The baby beluga is now two weeks old, but still of an uncertain future.

Nov 16, 2006

 The baby beluga whale born last November 2nd, a male, has just completed two weeks of life, although its possibilities of survival continue to be slim, as explained the Oceanográfic’s Director of Biology, Pablo Areitio, and the head of the veterinary service, Daniel García.
The baby beluga is now two weeks old, but still of an uncertain future.


Nevertheless, both stressed the success that the birth of this baby animal represents for the understanding of biology and, in particular, for the conservation of these animals, as well as, the valuable experience its mother, “Yulka”, as far as future pregnancies are concerned.
The baby whale, currently measuring 160 centimetres and weighing 65 kilograms, is the first of its species to be born in an European aquarium It is a unique event for which the Oceanográfico has received congratulations from all over the world.

The probability that the baby may not survive these first weeks and months continues to be high, bearing in mind that, in their natural habitat and among the babies of first-time mothers of this species, the mortality rate is around 58%. In the case of the beluga whale born in the Oceanográfico, the main problem resides in that it has still not fed directly from its mother due to Yukla’s inexperience and to the possible mobility problems of the young beluga.

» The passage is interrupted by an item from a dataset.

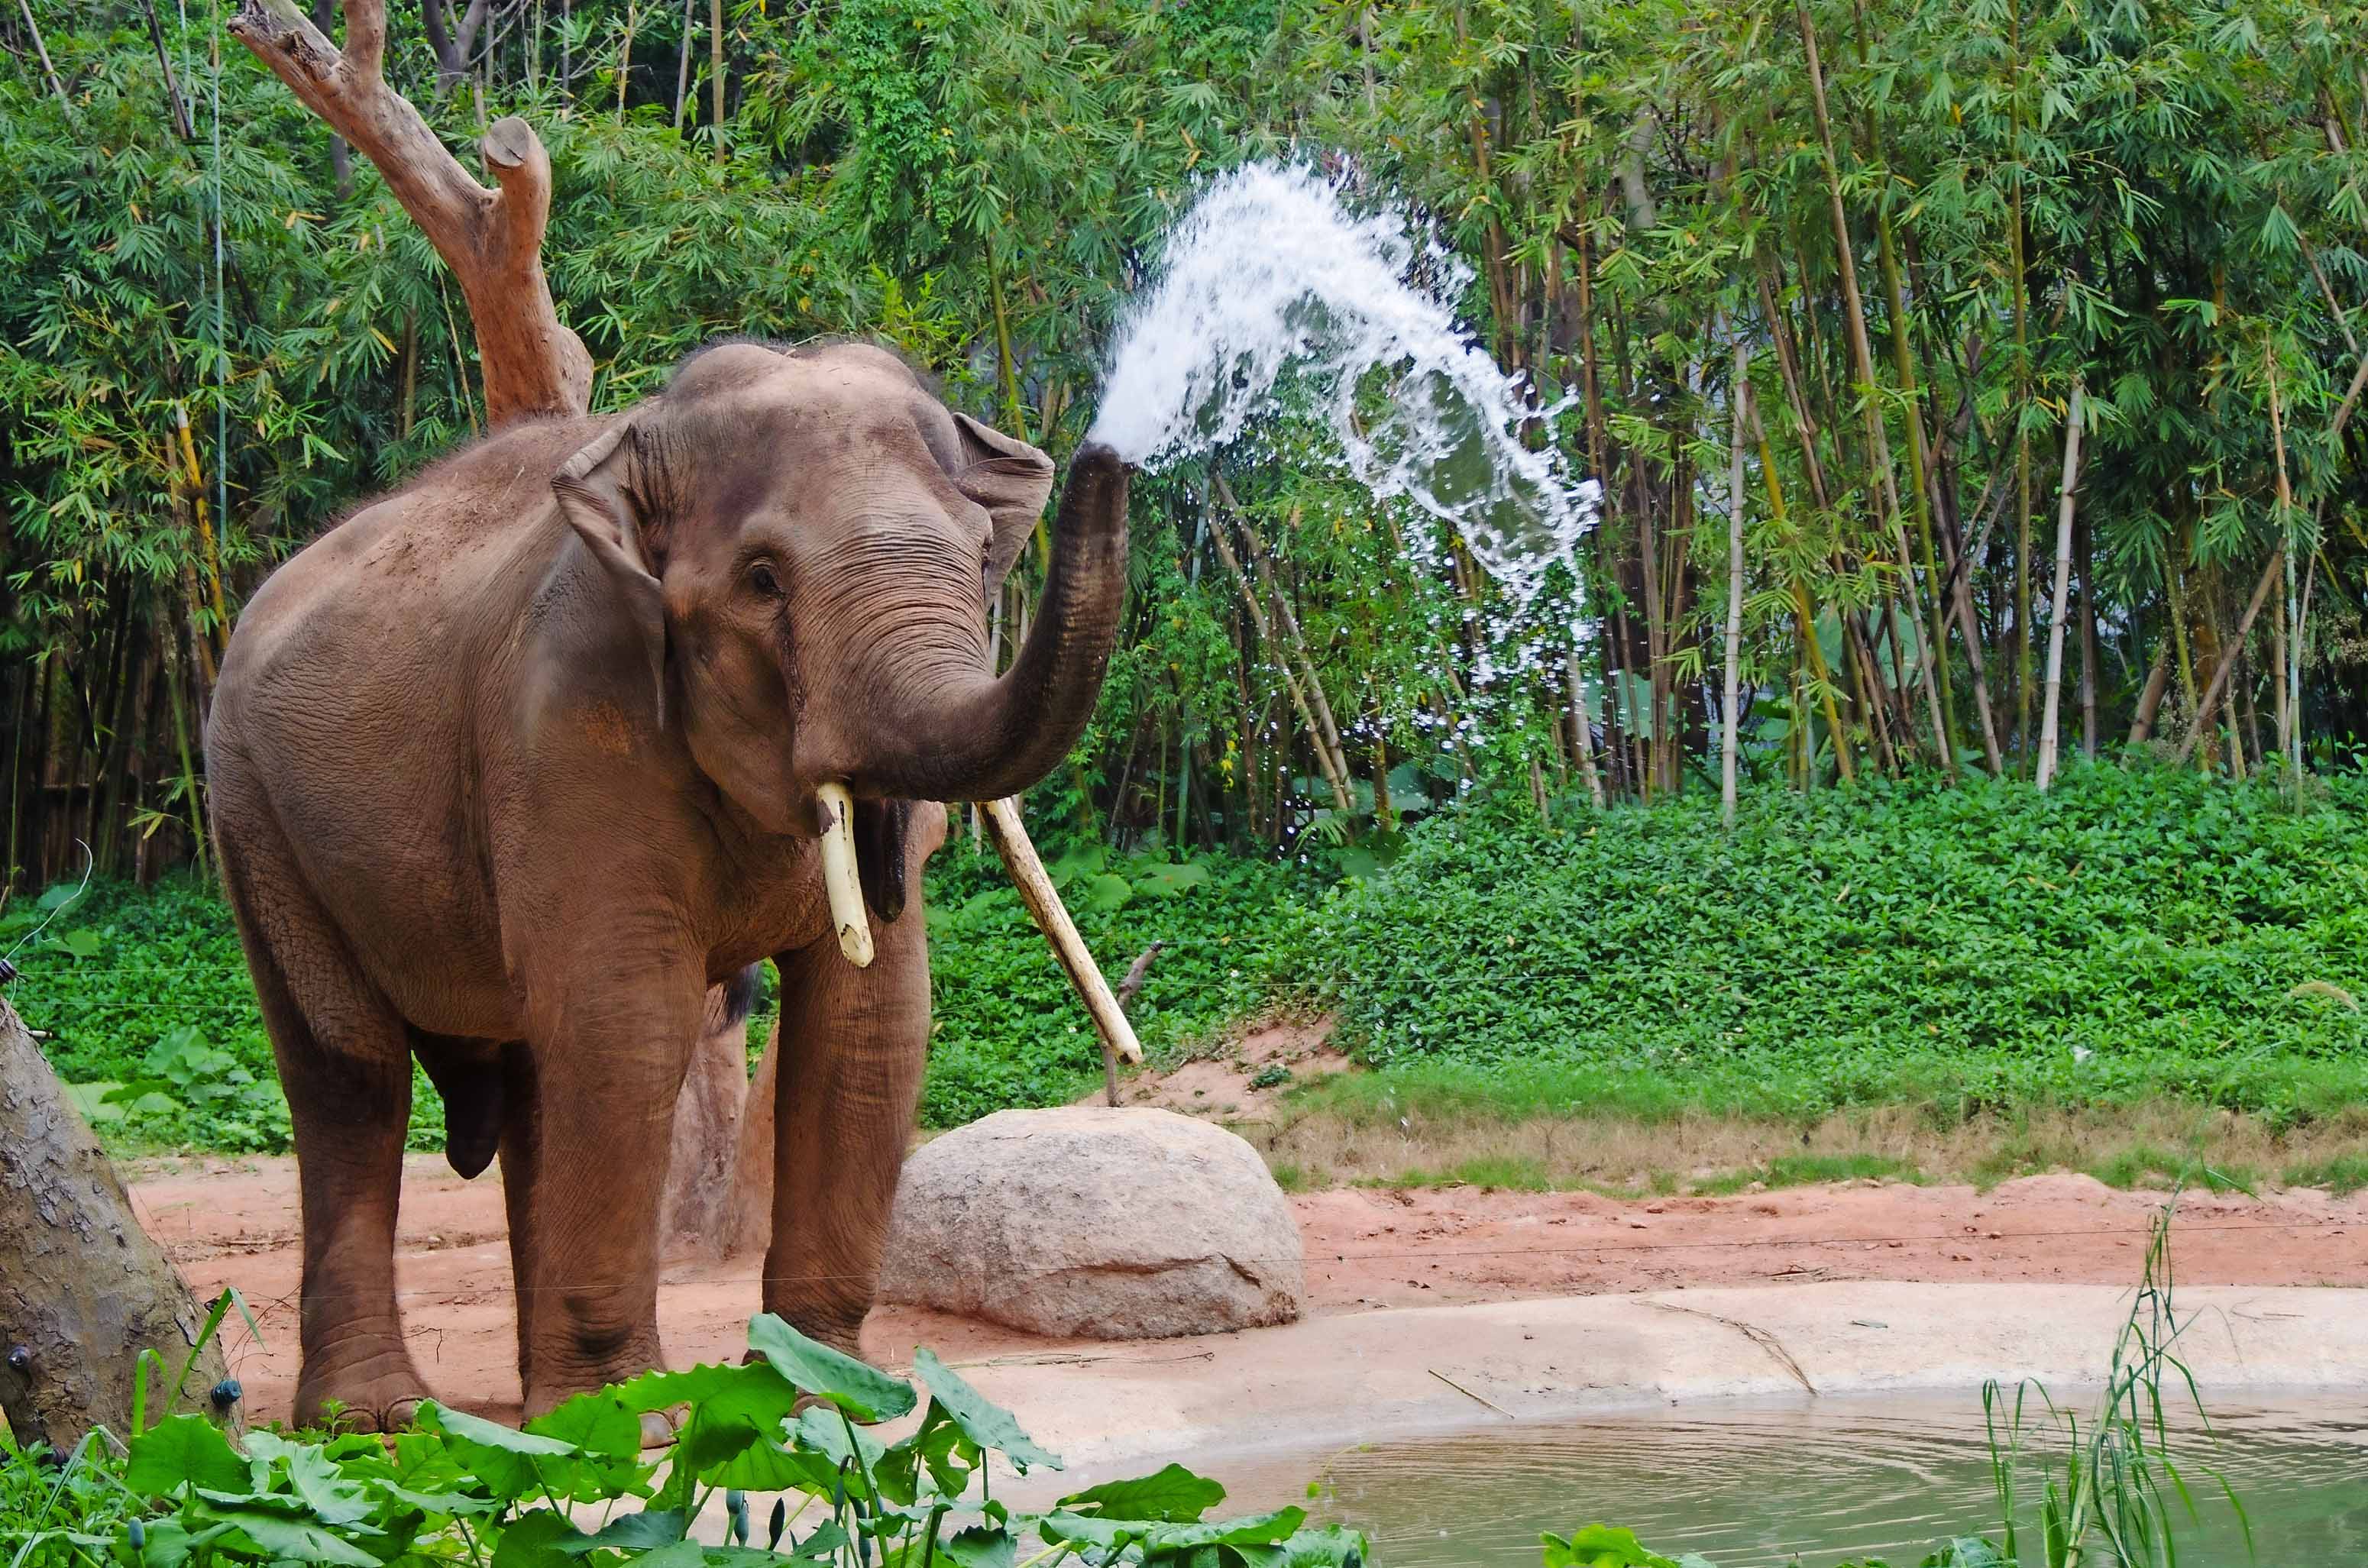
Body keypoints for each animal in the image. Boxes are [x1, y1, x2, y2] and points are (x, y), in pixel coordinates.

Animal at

Pablo Areitio explained that the Oceanográfico of the Ciudad de las Artes y las Ciencias is in continuous contact with specialists from international centres in the hope of ensuring the survival of the beluga baby. Experts from the Vancouver Aquarium of Marineland Canada in Ontario, Mystic Aquarium in Connecticut, the Aquarium of New York and of Sea World San Diego, with great experience in this field, are advising the Oceanográfico’ s staff, although they also warn of the huge difficulty involved in getting animals to overcome this situation.

“Although the provisional results may be considered positive, we continue to be very cautious. All the experts of the Oceanográfico are doing their best to make the animal feel well”, said Pablo Areitio, who explained that extra staff had been taken on exclusively for feeding, caring for and watching over the baby. Moreover, he stressed that they are also receiving help and collaboration from Valencian Universities and Research Centres.

Exhaustive Follow-Up

For his part, Daniel García pointed out that the baby “was already gaining weight and improving his mobility although his condition is not entirely normal”. The Head of the veterinary service explained the “exhaustive” follow up and control that is being undertaken both on the mother and bay. From the third to the fifth day milk was obtained from the mother by milking her and then administered directly to the baby “and the quantity estimated as necessary was made up for with artificial milk. Once the mother’s milk production was used up and for two days the baby was fed with artificial milk complemented with blood serum from the mother, very rich in immunoglobulins”. Now, and every three hours, the animal is fed with 400 cm3 of artificial milk to which is added vitamin complements and immunostimulants, among others.

In parallel, antibiotics and antifungals are administered to prevent the development of illnesses. Every day the baby is weighed in order to check if its development is normal and every two days a blood sample is taken for analysis. Additionally, the baby is being encouraged to swim through exercises in the water and the mother’s milk production is also being stimulated by controlled training with the baby. If considered necessary, additional tests, such as auscultations, echographs, cytologies and cultures, among others, are carried out.

At the same time, data is being gathered so as to understand the mother-baby relationship of this species and records are being kept, within the research project, on the acoustic behaviour of belugas a process that has been going on since 2003.

As a calm and comfortable atmosphere is essential for the beluga family, the “Arctic” building, where other examples are to be found, has been closed to the public. When considered safe to do so and once the stability of the young beluga’s development has been confirmed, restricted and controlled visits will commence. Meanwhile, at different points of the Oceanográfico, a film of the mother and baby in their installation is being shown, so that the public may carry away with them an image of this singular event.